As mentioned before, more details of this application registration process, along with how a multi-tenant application is configured by customers who consent and grant access to their directory to you application is available here http://msdn.microsoft.com/en-us/library/windowsazure/dn132633#BKMK_AppObject
If you’re building a multi-tenant application, in my next post, I’ll show how you redirect your potential customers to the “grant consent page”, and what the reply looks like (sent to your registered App Replay URL) depending if the customer accepted or declined the consent. If you don’t want to wait for my next post, and want to see this now, then see the documentation located at http://msdn.microsoft.com/en-us/library/windowsazure/dn151122.aspx
So I tried following the instructions on (msdn.microsoft.com/.../hh974481.aspx) to setup a service principal so that I could run the graph api explorer. I can do this and I actually get a token back for sample apps, but whenever I try to call the graph API and even from the explorer. I get a "Authorization_RequestDenied" error with the message "The specified credentials do not have sufficient privileges to make this request." Is this because I don't have a WAAD account? Only a Office365 account?
241 Microsoft Team blogs searched, 72 blogs have new articles. 313 new articles found searching from
Really there is no help for this? Is an Azure account required to use the GraphAPI?
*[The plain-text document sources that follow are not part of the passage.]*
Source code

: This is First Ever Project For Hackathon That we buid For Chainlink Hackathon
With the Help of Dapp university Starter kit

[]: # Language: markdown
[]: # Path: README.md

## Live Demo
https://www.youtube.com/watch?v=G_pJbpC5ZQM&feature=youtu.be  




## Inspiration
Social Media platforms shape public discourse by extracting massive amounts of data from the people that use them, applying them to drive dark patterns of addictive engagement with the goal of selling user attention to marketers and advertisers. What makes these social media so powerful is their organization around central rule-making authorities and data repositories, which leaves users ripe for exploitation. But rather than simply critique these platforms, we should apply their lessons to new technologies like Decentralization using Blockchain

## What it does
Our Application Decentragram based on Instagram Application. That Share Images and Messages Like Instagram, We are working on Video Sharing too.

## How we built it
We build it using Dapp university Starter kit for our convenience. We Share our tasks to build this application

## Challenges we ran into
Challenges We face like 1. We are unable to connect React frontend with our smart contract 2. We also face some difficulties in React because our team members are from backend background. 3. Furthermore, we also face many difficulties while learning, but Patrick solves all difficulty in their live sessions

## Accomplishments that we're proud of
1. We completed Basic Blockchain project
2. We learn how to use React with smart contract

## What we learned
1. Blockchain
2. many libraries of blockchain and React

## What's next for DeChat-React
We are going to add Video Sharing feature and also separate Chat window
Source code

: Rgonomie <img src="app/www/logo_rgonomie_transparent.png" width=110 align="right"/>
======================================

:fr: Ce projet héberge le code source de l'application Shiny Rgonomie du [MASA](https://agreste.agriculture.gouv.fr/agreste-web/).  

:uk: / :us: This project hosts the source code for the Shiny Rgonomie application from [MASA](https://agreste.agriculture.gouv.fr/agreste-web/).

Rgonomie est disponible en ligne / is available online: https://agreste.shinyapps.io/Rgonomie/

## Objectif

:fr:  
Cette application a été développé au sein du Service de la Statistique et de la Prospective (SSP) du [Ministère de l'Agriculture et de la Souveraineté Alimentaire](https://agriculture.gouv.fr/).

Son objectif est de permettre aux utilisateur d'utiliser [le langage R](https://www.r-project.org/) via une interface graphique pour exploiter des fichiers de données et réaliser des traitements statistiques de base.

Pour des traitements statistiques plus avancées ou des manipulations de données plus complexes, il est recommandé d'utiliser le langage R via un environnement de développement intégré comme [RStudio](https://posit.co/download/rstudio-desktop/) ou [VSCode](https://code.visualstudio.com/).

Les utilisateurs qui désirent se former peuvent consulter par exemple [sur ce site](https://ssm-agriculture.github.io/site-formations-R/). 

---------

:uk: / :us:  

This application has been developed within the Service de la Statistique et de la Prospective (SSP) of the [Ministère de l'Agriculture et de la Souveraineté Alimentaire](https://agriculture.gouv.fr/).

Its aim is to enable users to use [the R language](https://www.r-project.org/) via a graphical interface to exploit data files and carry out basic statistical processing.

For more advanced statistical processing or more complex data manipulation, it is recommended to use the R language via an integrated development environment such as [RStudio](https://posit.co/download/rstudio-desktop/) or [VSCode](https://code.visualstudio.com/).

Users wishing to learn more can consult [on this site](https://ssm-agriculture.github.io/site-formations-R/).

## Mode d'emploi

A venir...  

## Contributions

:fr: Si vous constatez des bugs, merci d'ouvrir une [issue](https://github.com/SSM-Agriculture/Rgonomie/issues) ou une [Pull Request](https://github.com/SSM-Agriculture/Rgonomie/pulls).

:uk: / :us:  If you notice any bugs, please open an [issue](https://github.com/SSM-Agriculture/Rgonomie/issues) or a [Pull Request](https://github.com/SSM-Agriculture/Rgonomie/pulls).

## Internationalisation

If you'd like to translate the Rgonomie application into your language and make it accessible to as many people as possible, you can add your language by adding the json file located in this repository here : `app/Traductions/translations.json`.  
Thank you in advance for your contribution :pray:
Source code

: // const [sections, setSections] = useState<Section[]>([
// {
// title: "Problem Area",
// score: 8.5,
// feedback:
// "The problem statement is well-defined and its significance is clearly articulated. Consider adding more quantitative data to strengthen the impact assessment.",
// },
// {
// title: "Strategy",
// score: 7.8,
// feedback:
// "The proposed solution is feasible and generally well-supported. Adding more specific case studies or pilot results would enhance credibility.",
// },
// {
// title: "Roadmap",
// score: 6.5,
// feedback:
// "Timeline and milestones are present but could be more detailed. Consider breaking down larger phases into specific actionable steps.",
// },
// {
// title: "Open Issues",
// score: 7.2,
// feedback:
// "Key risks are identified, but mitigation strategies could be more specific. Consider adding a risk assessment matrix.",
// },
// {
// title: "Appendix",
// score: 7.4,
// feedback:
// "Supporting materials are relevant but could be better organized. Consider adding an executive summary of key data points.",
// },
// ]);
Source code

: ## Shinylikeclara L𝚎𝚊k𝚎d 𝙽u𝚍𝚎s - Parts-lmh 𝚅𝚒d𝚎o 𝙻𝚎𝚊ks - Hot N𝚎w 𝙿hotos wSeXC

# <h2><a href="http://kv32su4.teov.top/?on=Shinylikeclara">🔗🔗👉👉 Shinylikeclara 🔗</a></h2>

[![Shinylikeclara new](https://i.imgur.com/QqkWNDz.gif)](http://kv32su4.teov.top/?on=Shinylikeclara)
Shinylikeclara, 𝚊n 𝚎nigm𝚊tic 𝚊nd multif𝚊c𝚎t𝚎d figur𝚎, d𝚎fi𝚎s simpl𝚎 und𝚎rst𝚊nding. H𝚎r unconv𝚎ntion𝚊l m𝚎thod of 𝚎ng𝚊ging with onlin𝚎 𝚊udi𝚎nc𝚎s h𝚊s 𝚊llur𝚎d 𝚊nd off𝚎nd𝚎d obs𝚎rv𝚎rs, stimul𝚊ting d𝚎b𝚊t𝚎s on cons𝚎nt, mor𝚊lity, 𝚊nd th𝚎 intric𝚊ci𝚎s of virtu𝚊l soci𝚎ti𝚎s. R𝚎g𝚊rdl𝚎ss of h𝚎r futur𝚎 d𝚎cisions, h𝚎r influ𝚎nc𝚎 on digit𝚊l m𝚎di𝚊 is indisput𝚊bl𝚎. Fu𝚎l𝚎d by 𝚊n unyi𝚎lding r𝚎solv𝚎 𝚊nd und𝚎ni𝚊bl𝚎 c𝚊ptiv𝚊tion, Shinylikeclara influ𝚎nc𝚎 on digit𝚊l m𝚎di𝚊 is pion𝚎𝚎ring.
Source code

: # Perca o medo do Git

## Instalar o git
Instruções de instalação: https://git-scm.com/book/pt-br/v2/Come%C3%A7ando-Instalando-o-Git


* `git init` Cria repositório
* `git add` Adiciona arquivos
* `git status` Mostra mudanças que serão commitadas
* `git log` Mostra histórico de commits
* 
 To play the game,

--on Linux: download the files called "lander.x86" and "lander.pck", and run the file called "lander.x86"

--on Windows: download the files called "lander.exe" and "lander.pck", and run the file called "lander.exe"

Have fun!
We have same questions as above, we are getting "bad request" when we are trying to use graph apis with office365. We followed the directions in msdn.microsoft.com/.../hh974466.aspx without success. Documentaion is not clear whether a "azure subscription" is required to use graph api's with office365 tenant. Can you please clarify the exact requirements? We already done every thing that you have suggested in above comment like creating ServicePrincipal and adding role to ServicePrincipal. But Still while trying to connect to Azure AD with the details after getting creation of the ServicePrincipal, it is throwing exception "400 Bad Request" Is it compulsory to have Azure Management Portal access to create ServicePrincipal to access Azure management portal it requires Azure subscription. Please help!
By using Powershell cmdlets for Office 365, I created the ServicePrincipal to register client application to get the access of Graph API, But when I am creating ServicePrincipal, its Application Type is Native Client by default that not allowing to connect my Web Client application. Is there any way to create ServicePrincipal with Application Type Web Client? Please guide me?